DOHA - China has been admitted to the World Trade Organisation, capping a 15-year drive to join the rules-based trading system.
The move gives foreign companies, from banks to movie studios, a wider opening in the world's most populous market.
China's membership was unanimously ratified by the 142-nation WTO at a meeting in the emirate of Qatar.
The vote makes the country of 1.3 billion consumers the WTO's largest member and provides a boost to the group as it struggles to expand trade.
"The accession of China into the WTO puts the 'world' into the World Trade Organisation," said French Finance Minister Laurent Fabius.
China's membership, to become official in 30 days, is expected to be followed by Taiwan's admission, bringing China's main political rival yet biggest foreign investor into the Geneva-based WTO.
Companies from Tyson Foods of the United States, the world's biggest chicken processor, to Allianz AG, Europe's second-largest insurer, are among those likely to see business expand as China fulfils pledges to tear down trade and investment barriers.
China's participation in the WTO was assured in September, when the US and European Union set aside differences over American International Group's access to the insurance market and Mexico agreed to limit punitive tariffs on Chinese goods.
For China, stronger competition from foreign companies threatens to force unprofitable companies out of business and cost thousands of jobs, a difficulty acknowledged in Doha by Chinese Trade Minister Shi Guangsheng.

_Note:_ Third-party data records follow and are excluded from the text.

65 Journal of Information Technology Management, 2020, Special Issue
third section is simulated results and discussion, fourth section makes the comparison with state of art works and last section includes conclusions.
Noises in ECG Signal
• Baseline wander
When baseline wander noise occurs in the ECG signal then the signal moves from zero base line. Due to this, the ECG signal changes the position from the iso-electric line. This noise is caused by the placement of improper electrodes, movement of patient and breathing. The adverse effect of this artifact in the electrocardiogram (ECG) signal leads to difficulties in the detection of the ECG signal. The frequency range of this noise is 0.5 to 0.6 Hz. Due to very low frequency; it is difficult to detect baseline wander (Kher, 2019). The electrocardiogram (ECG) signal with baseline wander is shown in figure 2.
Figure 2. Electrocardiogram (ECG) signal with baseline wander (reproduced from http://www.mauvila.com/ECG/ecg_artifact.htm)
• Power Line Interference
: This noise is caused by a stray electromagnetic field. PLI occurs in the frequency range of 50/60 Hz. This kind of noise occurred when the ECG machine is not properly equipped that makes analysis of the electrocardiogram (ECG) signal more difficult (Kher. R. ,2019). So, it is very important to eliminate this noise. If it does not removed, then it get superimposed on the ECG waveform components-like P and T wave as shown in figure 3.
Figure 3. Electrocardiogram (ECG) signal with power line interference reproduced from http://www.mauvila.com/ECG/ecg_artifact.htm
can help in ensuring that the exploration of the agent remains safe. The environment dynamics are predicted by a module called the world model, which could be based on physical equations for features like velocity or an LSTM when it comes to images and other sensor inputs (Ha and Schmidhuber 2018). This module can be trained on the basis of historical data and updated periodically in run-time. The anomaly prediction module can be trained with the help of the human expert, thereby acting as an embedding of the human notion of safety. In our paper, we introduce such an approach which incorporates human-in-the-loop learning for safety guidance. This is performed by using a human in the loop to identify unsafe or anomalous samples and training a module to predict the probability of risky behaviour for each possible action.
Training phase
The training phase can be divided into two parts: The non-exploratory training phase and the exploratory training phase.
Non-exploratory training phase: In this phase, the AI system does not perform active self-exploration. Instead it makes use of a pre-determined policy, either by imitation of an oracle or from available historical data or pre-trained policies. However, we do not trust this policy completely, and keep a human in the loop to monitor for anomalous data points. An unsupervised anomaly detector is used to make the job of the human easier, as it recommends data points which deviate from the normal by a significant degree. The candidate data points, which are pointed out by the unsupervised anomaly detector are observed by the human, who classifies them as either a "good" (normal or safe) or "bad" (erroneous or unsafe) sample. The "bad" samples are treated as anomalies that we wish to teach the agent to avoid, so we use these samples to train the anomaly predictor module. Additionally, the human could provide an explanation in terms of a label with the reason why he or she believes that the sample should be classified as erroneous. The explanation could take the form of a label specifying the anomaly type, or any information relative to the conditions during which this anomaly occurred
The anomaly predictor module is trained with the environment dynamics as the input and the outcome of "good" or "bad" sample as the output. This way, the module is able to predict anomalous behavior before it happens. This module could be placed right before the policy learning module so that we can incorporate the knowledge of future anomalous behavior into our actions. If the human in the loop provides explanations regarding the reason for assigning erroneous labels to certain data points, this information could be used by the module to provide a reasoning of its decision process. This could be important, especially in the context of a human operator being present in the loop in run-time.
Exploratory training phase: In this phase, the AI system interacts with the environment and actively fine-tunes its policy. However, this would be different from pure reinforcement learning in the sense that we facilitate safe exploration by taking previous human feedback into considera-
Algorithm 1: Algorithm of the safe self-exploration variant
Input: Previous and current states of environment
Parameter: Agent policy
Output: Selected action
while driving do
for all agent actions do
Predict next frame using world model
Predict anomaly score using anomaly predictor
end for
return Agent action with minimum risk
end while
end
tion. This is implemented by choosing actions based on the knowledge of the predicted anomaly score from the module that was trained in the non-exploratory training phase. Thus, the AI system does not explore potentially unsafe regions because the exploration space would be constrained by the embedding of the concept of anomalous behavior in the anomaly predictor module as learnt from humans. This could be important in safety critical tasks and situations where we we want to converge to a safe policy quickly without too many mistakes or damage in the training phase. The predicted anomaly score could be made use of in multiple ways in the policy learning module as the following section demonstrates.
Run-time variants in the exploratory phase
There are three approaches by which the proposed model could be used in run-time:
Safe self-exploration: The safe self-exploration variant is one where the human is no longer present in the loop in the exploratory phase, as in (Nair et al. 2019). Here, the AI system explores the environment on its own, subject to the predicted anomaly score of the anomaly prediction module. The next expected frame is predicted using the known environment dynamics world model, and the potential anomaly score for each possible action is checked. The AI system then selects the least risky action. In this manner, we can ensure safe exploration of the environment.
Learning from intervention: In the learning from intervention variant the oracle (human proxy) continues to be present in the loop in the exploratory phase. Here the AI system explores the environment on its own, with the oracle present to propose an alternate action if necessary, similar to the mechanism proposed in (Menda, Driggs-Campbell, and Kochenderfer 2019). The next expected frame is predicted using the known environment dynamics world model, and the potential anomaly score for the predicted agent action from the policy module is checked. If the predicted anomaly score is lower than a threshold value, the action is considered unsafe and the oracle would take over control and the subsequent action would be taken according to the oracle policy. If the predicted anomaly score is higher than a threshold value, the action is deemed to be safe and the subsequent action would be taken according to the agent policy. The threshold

"This will inevitably exert a widespread and far-reaching impact on China's economy and on the world economy in the new century," Shi said.
The vote ensures that at least some good news will come out of the WTO meeting in Doha, which is intended to start the process of dismantling trade and investment barriers in industries from food to finance to architectural services.
Disputes among the US, EU, Japan and developing countries over food-export subsidies, patent protection and environmental regulations threaten to derail the talks.